Non-Invasive Prenatal Diagnosis of Monogenic Disorders Through Bayesian- and Haplotype-Based Prediction of Fetal Genotype

Abstract

Background: Non-invasive prenatal diagnosis (NIPD) can identify monogenic diseases early during pregnancy with negligible risk to fetus or mother, but the haplotyping methods involved sometimes cannot infer parental inheritance at heterozygous maternal or paternal loci or at loci for which haplotype or genome phasing data are missing. This study was performed to establish a method that can effectively recover the whole fetal genome using maternal plasma cell-free DNA (cfDNA) and parental genomic DNA sequencing data, and validate the method's effectiveness in noninvasively detecting single nucleotide variations (SNVs), insertions and deletions (indels). Methods: A Bayesian model was developed to determine fetal genotypes using the plasma cfDNA and parental genomic DNA from five couples of healthy pregnancy. The Bayesian model was further integrated with a haplotype-based method to improve the inference accuracy of fetal genome and prediction outcomes of fetal genotypes. Five pregnancies with high risks of monogenic diseases were used to validate the effectiveness of this haplotype-assisted Bayesian approach for noninvasively detecting indels and pathogenic SNVs in fetus. Results: Analysis of healthy fetuses led to the following accuracies of prediction: maternal homozygous and paternal heterozygous loci, 96.2 ± 5.8%; maternal heterozygous and paternal homozygous loci, 96.2 ± 1.4%; and maternal heterozygous and paternal heterozygous loci, 87.2 ± 4.7%. The respective accuracies of predicting insertions and deletions at these types of loci were 94.6 ± 1.9%, 80.2 ± 4.3%, and 79.3 ± 3.3%. This approach detected pathogenic single nucleotide variations and deletions with an accuracy of 87.5% in five fetuses with monogenic diseases. Conclusions: This approach was more accurate than methods based only on Bayesian inference. Our method may pave the way to accurate and reliable NIPD.

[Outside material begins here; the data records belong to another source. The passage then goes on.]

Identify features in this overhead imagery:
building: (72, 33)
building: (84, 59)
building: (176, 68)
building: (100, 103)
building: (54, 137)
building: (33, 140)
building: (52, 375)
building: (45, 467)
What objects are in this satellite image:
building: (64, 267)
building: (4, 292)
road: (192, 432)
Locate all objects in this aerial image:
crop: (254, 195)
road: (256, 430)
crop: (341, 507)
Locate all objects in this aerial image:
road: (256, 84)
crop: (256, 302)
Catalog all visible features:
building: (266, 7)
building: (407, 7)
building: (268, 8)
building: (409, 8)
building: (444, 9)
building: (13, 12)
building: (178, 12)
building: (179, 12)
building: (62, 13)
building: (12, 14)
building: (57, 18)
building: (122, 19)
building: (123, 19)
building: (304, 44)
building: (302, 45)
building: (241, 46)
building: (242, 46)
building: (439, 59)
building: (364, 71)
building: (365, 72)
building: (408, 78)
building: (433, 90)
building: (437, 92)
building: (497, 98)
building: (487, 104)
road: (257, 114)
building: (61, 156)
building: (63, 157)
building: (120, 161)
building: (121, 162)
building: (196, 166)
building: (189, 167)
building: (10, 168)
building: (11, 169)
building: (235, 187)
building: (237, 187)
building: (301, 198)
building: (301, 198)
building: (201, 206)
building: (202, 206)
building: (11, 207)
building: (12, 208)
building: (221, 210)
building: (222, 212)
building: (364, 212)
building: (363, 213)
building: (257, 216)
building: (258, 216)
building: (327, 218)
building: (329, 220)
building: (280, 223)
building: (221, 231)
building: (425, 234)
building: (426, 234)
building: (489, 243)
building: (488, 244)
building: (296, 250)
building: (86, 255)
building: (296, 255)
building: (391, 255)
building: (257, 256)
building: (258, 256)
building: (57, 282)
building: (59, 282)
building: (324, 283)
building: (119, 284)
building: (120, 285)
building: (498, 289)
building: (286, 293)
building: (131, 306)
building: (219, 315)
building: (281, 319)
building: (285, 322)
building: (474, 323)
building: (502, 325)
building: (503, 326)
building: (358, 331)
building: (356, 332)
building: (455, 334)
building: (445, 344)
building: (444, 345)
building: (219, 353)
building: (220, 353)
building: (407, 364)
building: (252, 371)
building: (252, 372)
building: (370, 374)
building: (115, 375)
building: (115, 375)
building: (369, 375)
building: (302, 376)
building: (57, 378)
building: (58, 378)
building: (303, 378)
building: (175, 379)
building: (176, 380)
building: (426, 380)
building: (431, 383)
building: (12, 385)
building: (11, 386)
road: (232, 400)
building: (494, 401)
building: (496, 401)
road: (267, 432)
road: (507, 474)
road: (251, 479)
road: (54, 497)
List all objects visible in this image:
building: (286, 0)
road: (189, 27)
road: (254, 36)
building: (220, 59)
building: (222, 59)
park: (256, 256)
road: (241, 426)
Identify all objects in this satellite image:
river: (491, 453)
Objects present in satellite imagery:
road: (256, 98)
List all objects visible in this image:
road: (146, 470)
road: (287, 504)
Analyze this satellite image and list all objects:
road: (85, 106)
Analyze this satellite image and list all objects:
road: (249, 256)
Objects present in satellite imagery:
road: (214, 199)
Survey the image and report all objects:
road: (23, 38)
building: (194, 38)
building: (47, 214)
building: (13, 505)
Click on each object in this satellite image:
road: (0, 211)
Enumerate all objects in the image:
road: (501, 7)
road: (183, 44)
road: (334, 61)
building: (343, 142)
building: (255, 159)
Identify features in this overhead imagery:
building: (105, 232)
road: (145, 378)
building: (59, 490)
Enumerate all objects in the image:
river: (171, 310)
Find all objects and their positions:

Keywords: fetal genome; massively parallel sequencing; monogenic disease; non-invasive prenatal diagnosis; single nucleotide variations.

FIGURE 1

Schematic of this study. We first recruited five families and performed stLFR sequencing of parental genomic DNA and genome sequencing of cell-free DNA in maternal plasma. The fetal genome was successfully inferred using a combination of Bayesian- and haplotype-based prediction. Genome sequencing of fetal DNA in umbilical cord blood was used to determine the accuracy of our genotype inferences. WGS, whole genome sequencing, NIPD, non-invasive prenatal diagnosis; stLFR, single-tube long fragment reads.

FIGURE 2

Non-invasive fetal genomic analysis based on cell-free DNA in maternal plasma. Parental combinations of single-nucleotide polymorphisms (SNVs) and insertions-deletions (InDel) were grouped into four types, each of which we predicted using a different strategy (see Methods). AA, homozygous; AB, heterozygous; SPRT, sequential probability ratio testing.

FIGURE 3

Comparison of how accurately fetal genotypes were inferred using the Bayesian model alone, the haplotype-based method alone, or the two methods together for (A) ABAA and (B) ABAB loci.